Reputation: 811
I´m trying to programm a webcrawler for the message board of an austrian newspaper called derstandard.at. I´m interested in the interactions an would like to do a network analysis of the users. I was able to retrieve everything I wanted but when in comes to change the message boards page it simply doesn't work.
Using firefox I can simply access the pages I want by changing one number in the url for example page 5
when I try to access this out of my python script I alway get page 1.
First I thought this was because of my user agent but I changed it to my firefox user agent and still get allways page 1. why ist this?

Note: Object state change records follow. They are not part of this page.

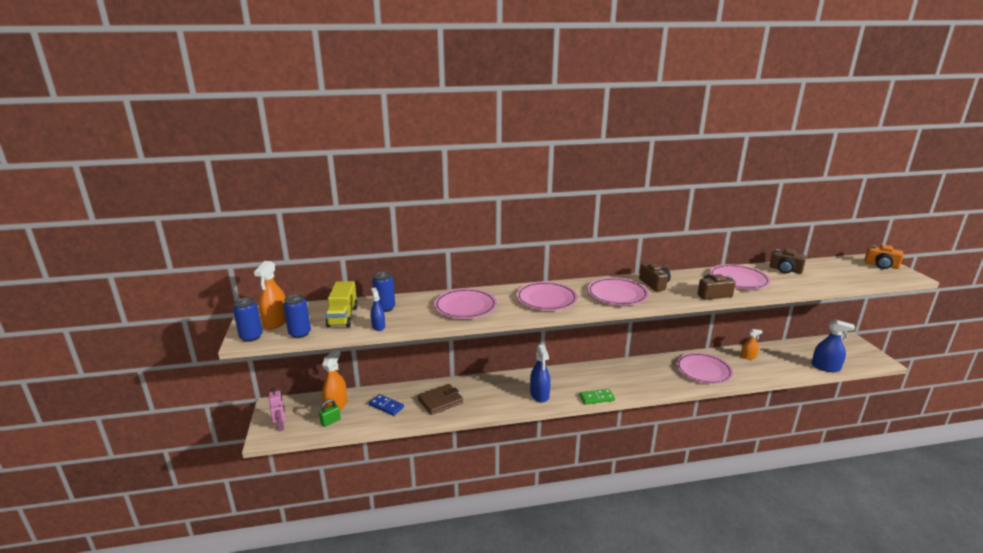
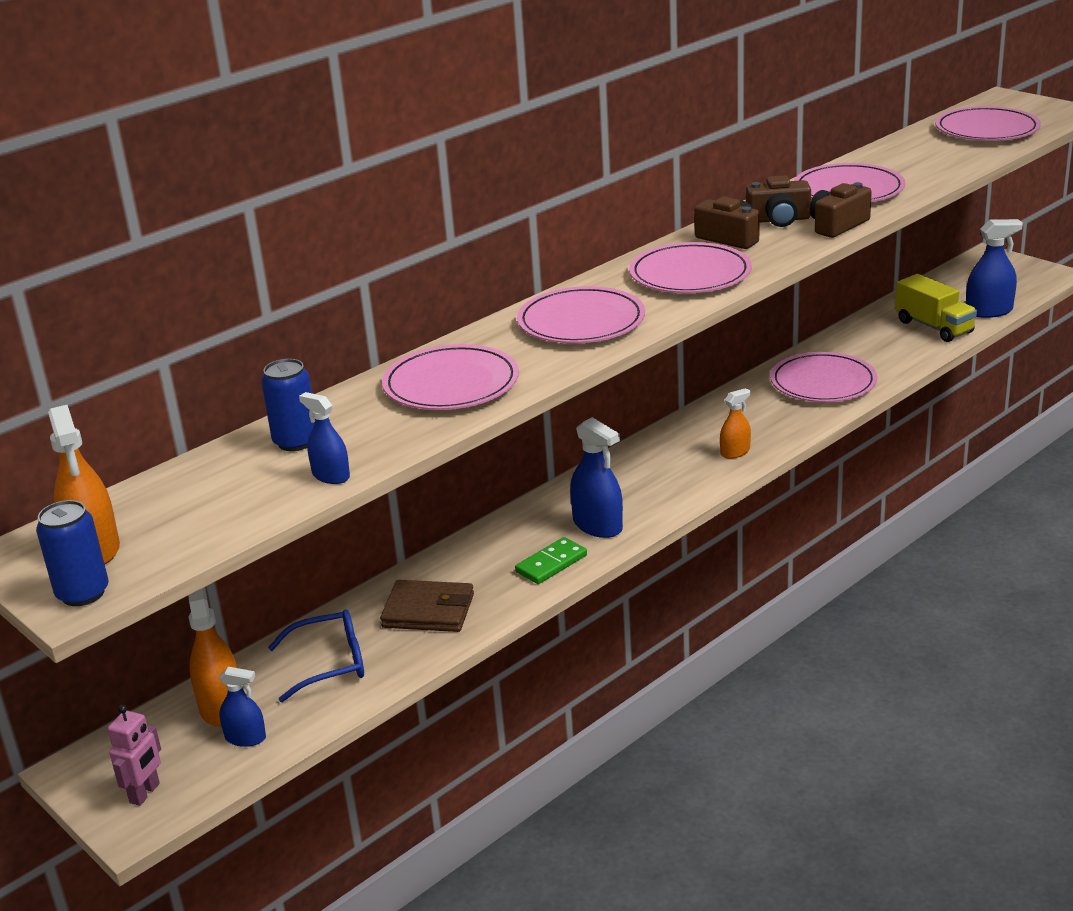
camera: 30 degrees left, 5 degrees up
(280, 426) = (145, 793): pink robot -> pink robot turned 75 degrees clockwise
(300, 333) = (184, 547): blue can -> none
(330, 421) = (245, 738): green padlock -> blue spray bottle
(343, 316) = (229, 487): yellow truck -> yellow truck (934, 327)
(386, 406) = (330, 664): blue domino -> blue glasses
(440, 401) = (428, 611): brown wallet -> brown wallet turned 75 degrees clockwise
(597, 398) = (699, 491): green domino -> green domino (551, 564)
(748, 356) = (869, 335): orange spray bottle -> orange spray bottle (735, 452)
(785, 270) = (898, 153): brown camera -> brown camera (778, 220)
(848, 272) = (986, 129): none -> pink plate
(881, 265) = (1019, 106): orange camera -> none

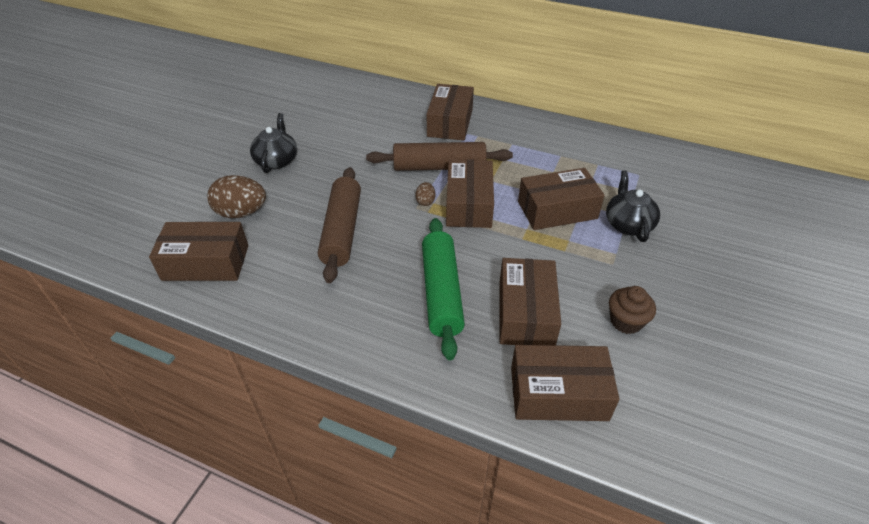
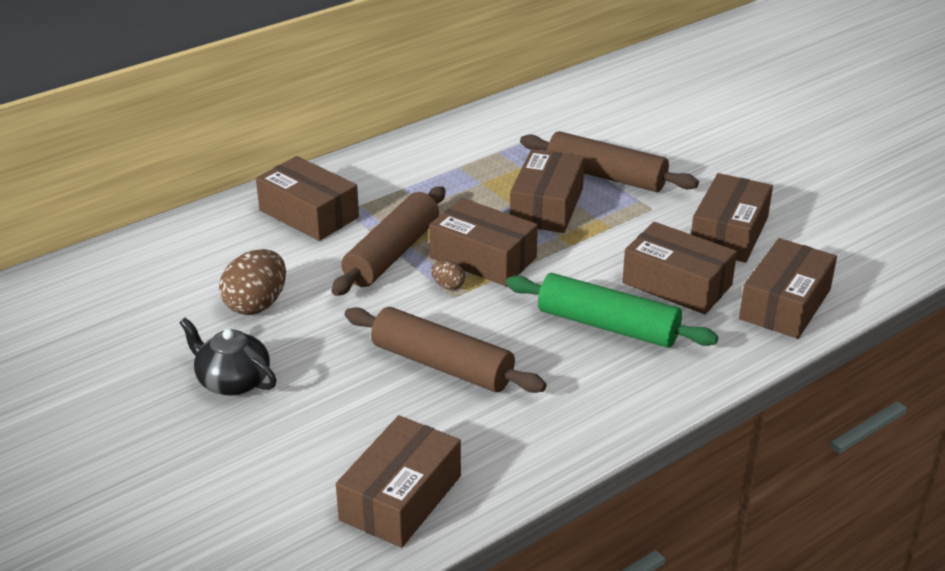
camera: 60 degrees left, 10 degrees down
(241, 213) = (323, 442): brown egg -> brown egg (256, 304)
(626, 321) = (729, 233): brown cupcake -> brown box
(628, 224) = (606, 176): black teapot -> brown rolling pin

here is the relevant code snippet:
#!/usr/bin/python
# -*- coding: utf-8 -*-
import urllib
from BeautifulSoup import BeautifulSoup
from urllib import FancyURLopener
class MyOpener(FancyURLopener):
version = 'Mozilla/5.0 (Macintosh; Intel Mac OS X 10.8; rv:14.0) Gecko/20100101 Firefox/14.0.1'
f_open=MyOpener()
page=BeautifulSoup(f_open.open('http://derstandard.at/1345164506806/Umfrage-FPOe-auf-tiefstem-Stand-seit-mehr-als-zwei-Jahren?seite=5#forumstart'))
print page
Upvotes: 0
Views: 150
Reputation: 43467
according to OP. my comment to him solved the problem.
my comment:
maybe it is the "#" i heard it can cause errors sometimes, put a r at the start of your search string. like r'http://derstandard.at/1345164506806/Umfrage-FPOe-auf-tiefstem-Stand-seit-mehr-als-zwei-Jahren?seite=5#forumstart'
so it seems it was a simple mistake.
Upvotes: 1